The Japanese Pirate whaling fleet is set to depart from Japan this week on a mission to defy international law and international public opinion.
The Japanese whaling fleet in Shimoseki,
making preparations to depart for Antarctica.
The 2006/2007 whaling season in the Antarctic Whale Sanctuary is poised to be the most confrontational and volatile anti-whaling campaign to date.
Sea Shepherd Conservation Society has been planning and preparing this campaign since our last return from Antarctica in early 2006. Our objective is not to document or protest Japanese activities. Our objective is to directly intervene against their illegal activities.

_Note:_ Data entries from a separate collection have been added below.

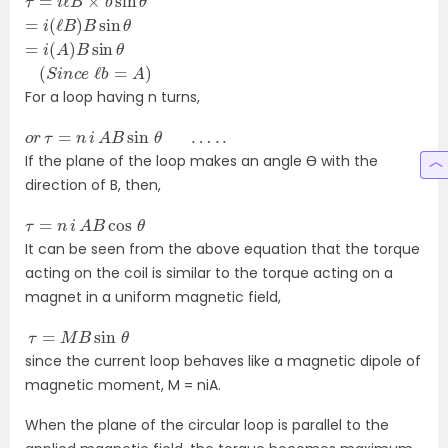
=
i
(
ℓ
B
)
B
sin
θ
=
i
(
A
)
B
sin
θ
(
S
i
n
c
e
ℓ
b
=
A
)
For a loop having n turns,
o
r
τ
=
n
i
A
B
sin
θ
…
.
.
If the plane of the loop makes an angle Ɵ with the
direction of B, then,
τ
=
n
i
A
B
cos
θ
It can be seen from the above equation that the torque
acting on the coil is similar to the torque acting on a
magnet in a uniform magnetic field,
τ
=
M
B
sin
θ
since the current loop behaves like a magnetic dipole of
magnetic moment, M = niA.
When the plane of the circular loop is parallel to the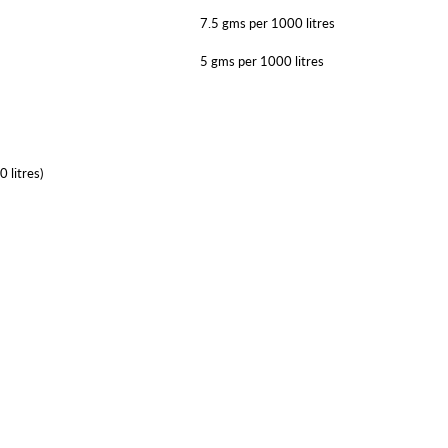
7.5 gms per 1000 litres
5 gms per 1000 litres
 litres)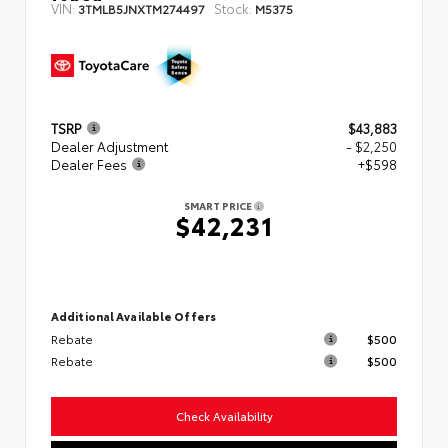
VIN:
Stock:
3TMLB5JNXTM274497
M5375
TSRP
$43,883
Dealer Adjustment
- $2,250
Dealer Fees
+$598
SMART PRICE
$42,231
Additional Available Offers
Rebate
$500
Rebate
$500
Check Availability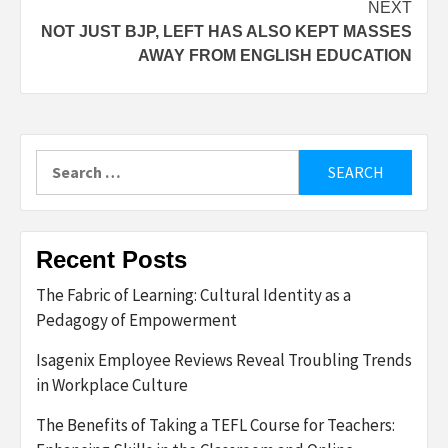
NEXT
NOT JUST BJP, LEFT HAS ALSO KEPT MASSES
AWAY FROM ENGLISH EDUCATION
Search
for:
Recent Posts
The Fabric of Learning: Cultural Identity as a
Pedagogy of Empowerment
Isagenix Employee Reviews Reveal Troubling Trends
in Workplace Culture
The Benefits of Taking a TEFL Course for Teachers: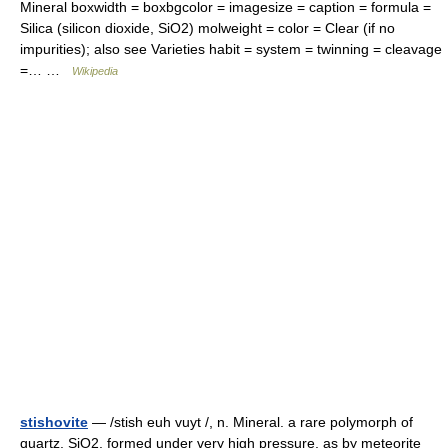
Mineral boxwidth = boxbgcolor = imagesize = caption = formula =
Silica (silicon dioxide, SiO2) molweight = color = Clear (if no
impurities); also see Varieties habit = system = twinning = cleavage
=… …
Wikipedia
stishovite
— /stish euh vuyt /, n. Mineral. a rare polymorph of
quartz, SiO2, formed under very high pressure, as by meteorite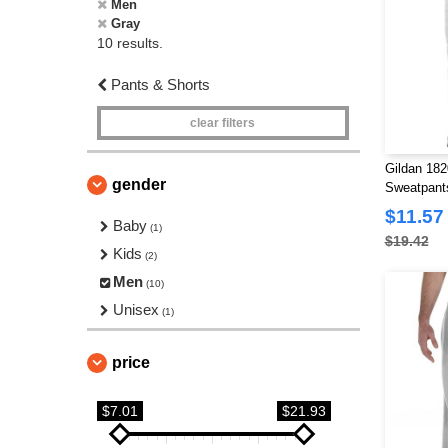
Men
Gray
10 results.
Pants & Shorts
clear filters
Gildan 18
gender
Sweatpant
$11.57
Baby
(1)
$19.42
Kids
(2)
Men
(10)
Unisex
(1)
price
$7.01
$21.93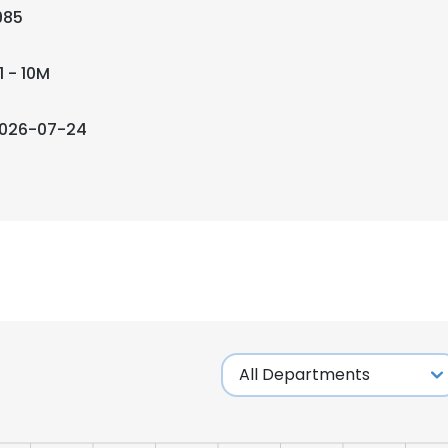
985
1 - 10M
026-07-24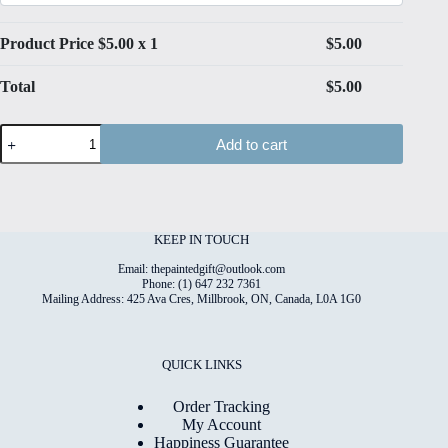
Product Price $
5.00
x 1
$
5.00
Total
$
5.00
Spring#12
Add to cart
Folded
4"x6"
Printed
Card
quantity
KEEP IN TOUCH
Email: thepaintedgift@outlook.com
Phone: (1) 647 232 7361
Mailing Address: 425 Ava Cres, Millbrook, ON, Canada, L0A 1G0
QUICK LINKS
Order Tracking
My Account
Happiness Guarantee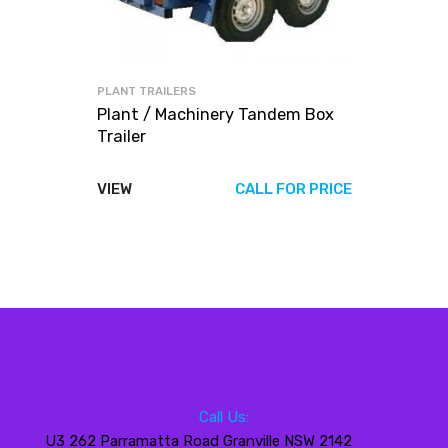
PLANT TRAILERS
Plant / Machinery Tandem Box
Trailer
VIEW
CALL FOR PRICE
Call Us:
U3 262 Parramatta Road Granville NSW 2142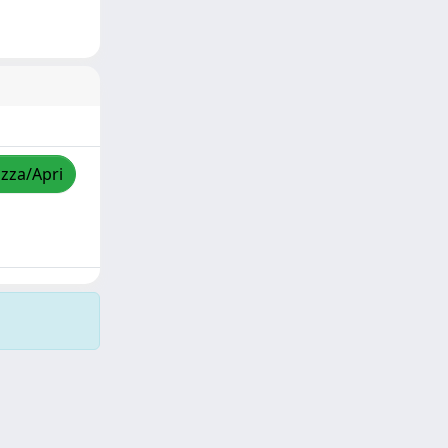
izza/Apri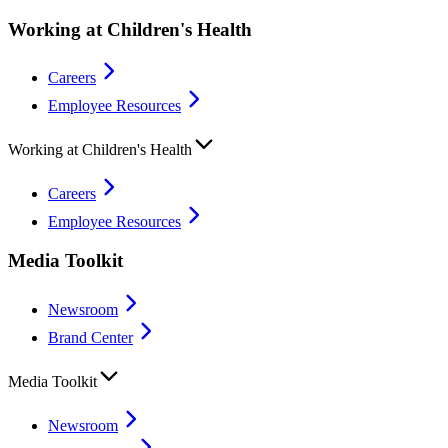
Working at Children's Health
Careers
Employee Resources
Working at Children's Health
Careers
Employee Resources
Media Toolkit
Newsroom
Brand Center
Media Toolkit
Newsroom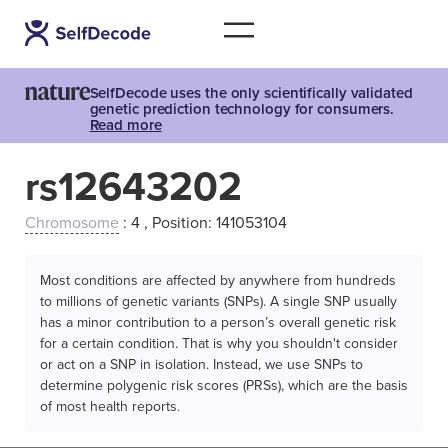
SelfDecode uses the only scientifically validated
genetic prediction technology for consumers.
Read more
rs12643202
Chromosome
: 4 , Position: 141053104
Most conditions are affected by anywhere from hundreds
to millions of genetic variants (SNPs). A single SNP usually
has a minor contribution to a person’s overall genetic risk
for a certain condition. That is why you shouldn't consider
or act on a SNP in isolation. Instead, we use SNPs to
determine polygenic risk scores (PRSs), which are the basis
of most health reports.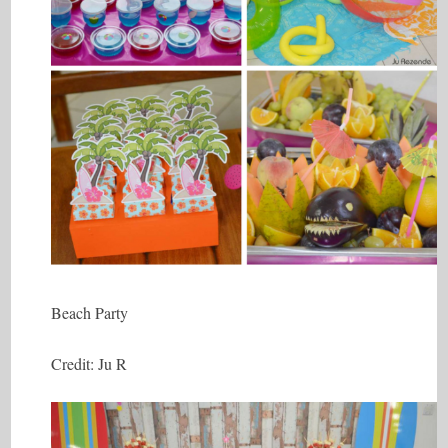
Beach Party
Credit: Ju R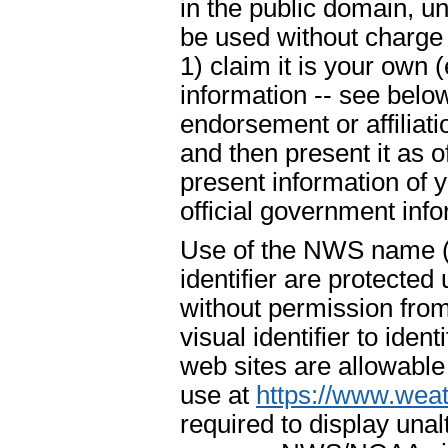
in the public domain, u
be used without charge 
1) claim it is your own 
information -- see below
endorsement or affiliat
and then present it as o
present information of 
official government info
Use of the NWS name ("
identifier are protecte
without permission fr
visual identifier to ide
web sites are allowable
use at
https://www.weat
required to display un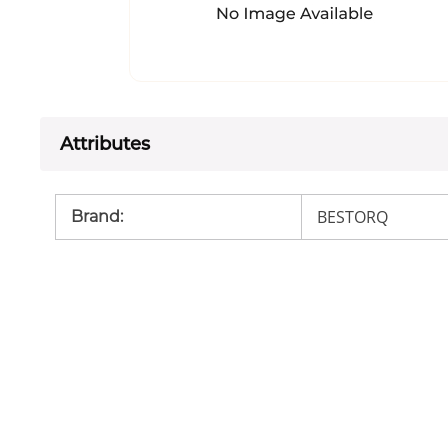
Attributes
BESTORQ
Brand
: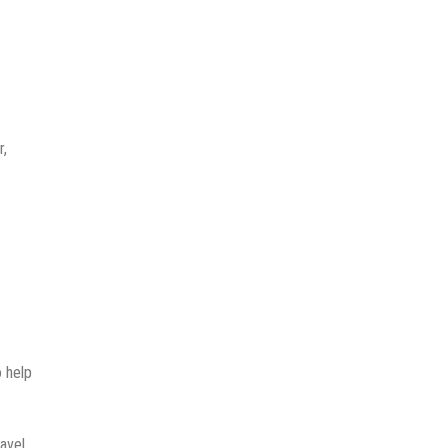
r,
o help
avel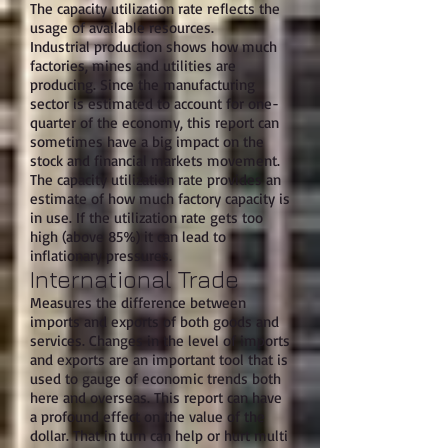
The capacity utilization rate reflects the
usage of available resources.
Industrial production shows how much
factories, mines and utilities are
producing. Since the manufacturing
sector is estimated to account for one-
quarter of the economy, this report can
sometimes have a big impact on the
stock and financial markets movement.
The capacity utilization rate provides an
estimate of how much factory capacity is
in use. If the utilization rate gets too
high (above 85%) it can lead to
inflationary pressures.
International Trade
Measures the difference between
imports and exports of both goods and
services. Changes in the level of imports
and exports are an important tool that is
used to gauge of economic trends both
here and overseas. This report can have
a profound effect on the value of the
dollar. That in turn can help or hurt multi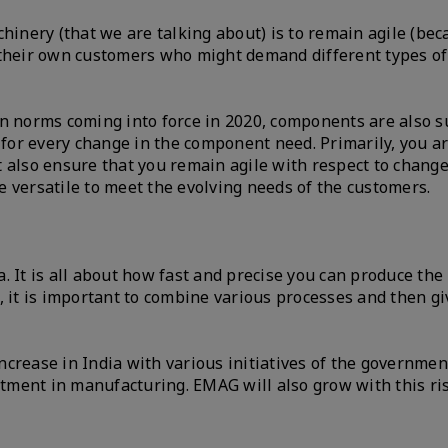
chinery (that we are talking about) is to remain agile (b
 their own customers who might demand different types of
on norms coming into force in 2020, components are also s
or every change in the component need. Primarily, you ar
 also ensure that you remain agile with respect to change
e versatile to meet the evolving needs of the customers.
 It is all about how fast and precise you can produce the
 it is important to combine various processes and then giv
increase in India with various initiatives of the governme
estment in manufacturing. EMAG will also grow with this ri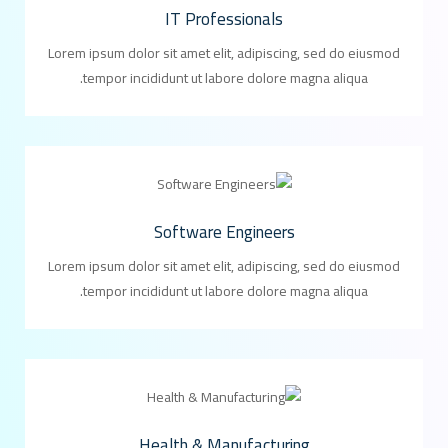
IT Professionals
Lorem ipsum dolor sit amet elit, adipiscing, sed do eiusmod
tempor incididunt ut labore dolore magna aliqua.
Software Engineers
Lorem ipsum dolor sit amet elit, adipiscing, sed do eiusmod
tempor incididunt ut labore dolore magna aliqua.
Health & Manufacturing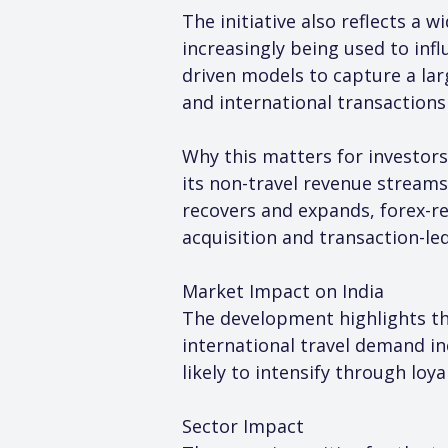
The initiative also reflects a
increasingly being used to inf
driven models to capture a lar
and international transactions
Why this matters for investors
its non-travel revenue streams
recovers and expands, forex-r
acquisition and transaction-le
Market Impact on India
The development highlights the
international travel demand in
likely to intensify through lo
Sector Impact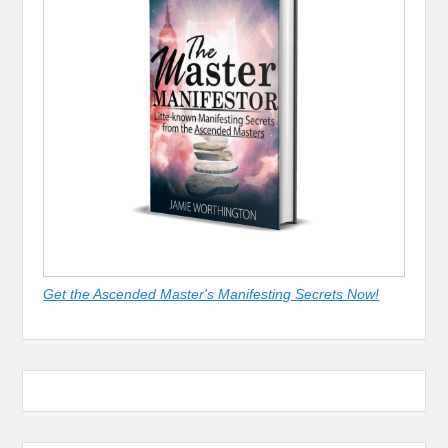
Get the Ascended Master's Manifesting Secrets Now!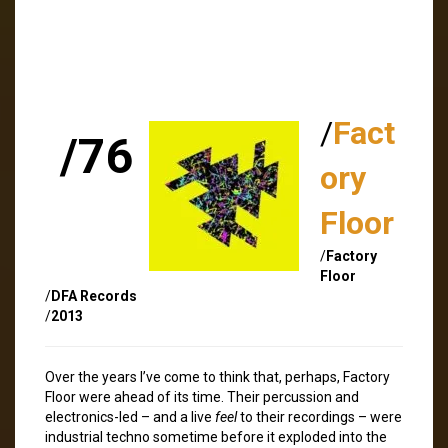
/
Fact
/76
ory
Floor
/
Factory
Floor
/
DFA Records
/
2013
Over the years I’ve come to think that, perhaps, Factory
Floor were ahead of its time. Their percussion and
electronics-led – and a live
feel
to their recordings – were
industrial techno sometime before it exploded into the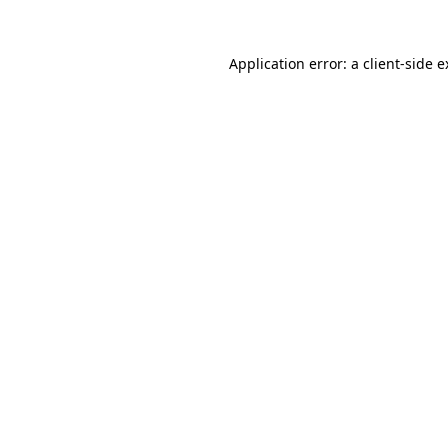
Application error: a client-side 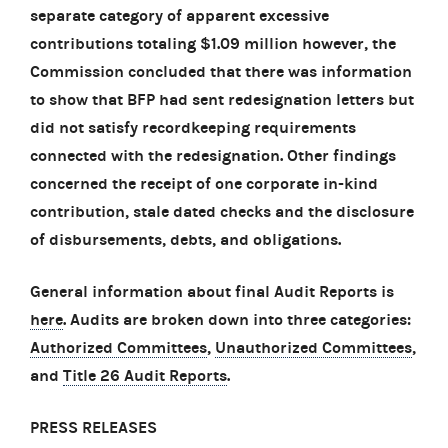
separate category of apparent excessive
contributions totaling $1.09 million however, the
Commission concluded that there was information
to show that BFP had sent redesignation letters but
did not satisfy recordkeeping requirements
connected with the redesignation. Other findings
concerned the receipt of one corporate in-kind
contribution, stale dated checks and the disclosure
of disbursements, debts, and obligations.
General information about final Audit Reports is
here
. Audits are broken down into three categories:
Authorized Committees
,
Unauthorized Committees
,
and
Title 26 Audit Reports
.
PRESS RELEASES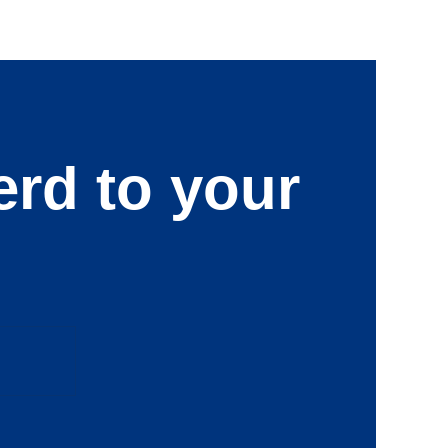
erd to your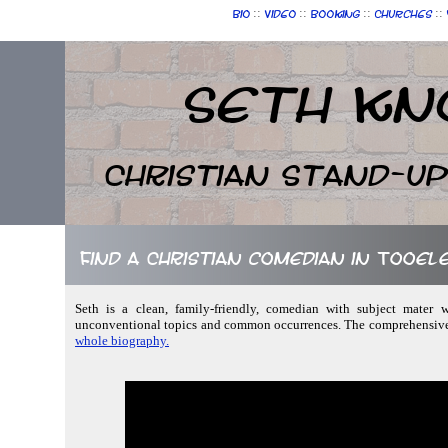
::
::
::
::
Bio
Video
Booking
Churches
Seth Kn
Christian Stand-u
Find a Christian comedian in Tooele
Seth is a clean, family-friendly, comedian with subject mater w
unconventional topics and common occurrences. The comprehensive v
whole biography.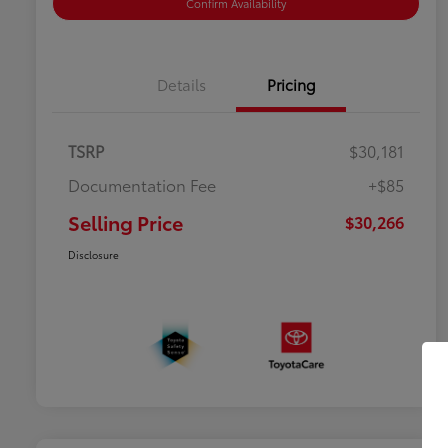
Confirm Availability
Details
Pricing
TSRP
$30,181
Documentation Fee
+$85
Selling Price
$30,266
Disclosure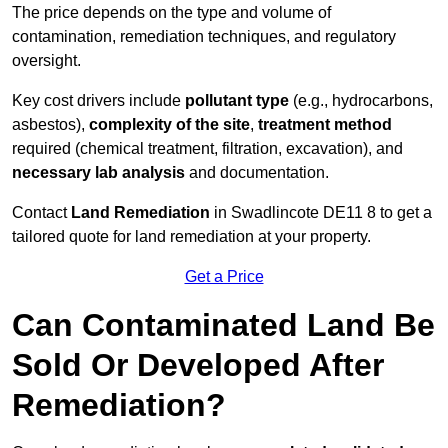
The price depends on the type and volume of
contamination, remediation techniques, and regulatory
oversight.
Key cost drivers include
pollutant type
(e.g., hydrocarbons,
asbestos),
complexity of the site
,
treatment method
required (chemical treatment, filtration, excavation), and
necessary lab analysis
and documentation.
Contact
Land Remediation
in Swadlincote DE11 8 to get a
tailored quote for land remediation at your property.
Get a Price
Can Contaminated Land Be
Sold Or Developed After
Remediation?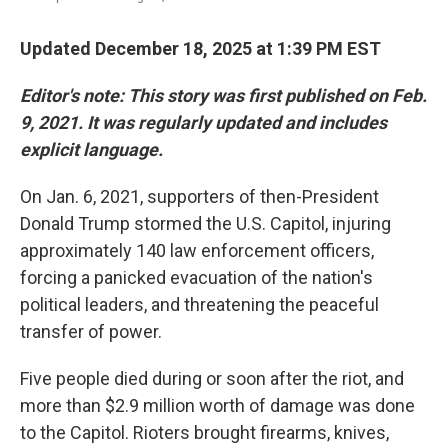
Updated December 18, 2025 at 1:39 PM EST
Editor's note: This story was first published on Feb.
9, 2021. It was regularly updated and includes
explicit language.
On Jan. 6, 2021, supporters of then-President
Donald Trump stormed the U.S. Capitol, injuring
approximately 140 law enforcement officers,
forcing a panicked evacuation of the nation's
political leaders, and threatening the peaceful
transfer of power.
Five people died during or soon after the riot, and
more than $2.9 million worth of damage was done
to the Capitol. Rioters brought firearms, knives,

Japanese whaling activity in Antarctica is blatantly illegal. It is a violation of the International Whaling Commission global moratorium on whaling. It is illegal to target endangered fin and humpback whales. It is illegal to kill whales in the Australian Antarctic Territory.
Sea Shepherd volunteers are prepared to enforce the law against the criminal whaling activities of the Japanese whaling fleet.
The eyes of the world will be focused on the harsh and lonely waters along the Antarctic coast in December and January. It will be a classic battle of wits and daring as those who champion life for the whales engage the forces of cruelty, destruction, death, and criminality. It will be a showdown between life and death, good and evil, greed and compassion.
"Our objective is to place ourselves in harm's way to protect these gentle, intelligent, and socially complex sentient beings," said Founder and President of Sea Shepherd Captain Paul Watson. "I have a courageous crew willing to sacrifice their holidays away from their families and willing to risk their lives in one of the most hostile regions on this planet against one of the most ruthless adversaries on this planet."
"We're ready," said Engineer Willie Houtman from New Zealand. "This will be my third campaign south and I'm feeling confident we can stop the harpoons this season."
The Sea Shepherd crew will include volunteers from Australia, New Zealand, Canada, the USA, Great Britain, Bermuda, France, Hungary, Germany, the Netherlands, Sweden, and Brazil. The crew are men and women from all walks of life ranging in age from 18 to 60.
Last season, the Sea Shepherd crew chased the whalers for more than 3,000 miles along the Antarctic coast. They forced the whaling fleet supply vessel to flee the area and engaged the Japanese fleet three times.
"Last year the fleet was faster than we were and they were able to outrun us." said Captain Watson. "This year we have a few surprises for them."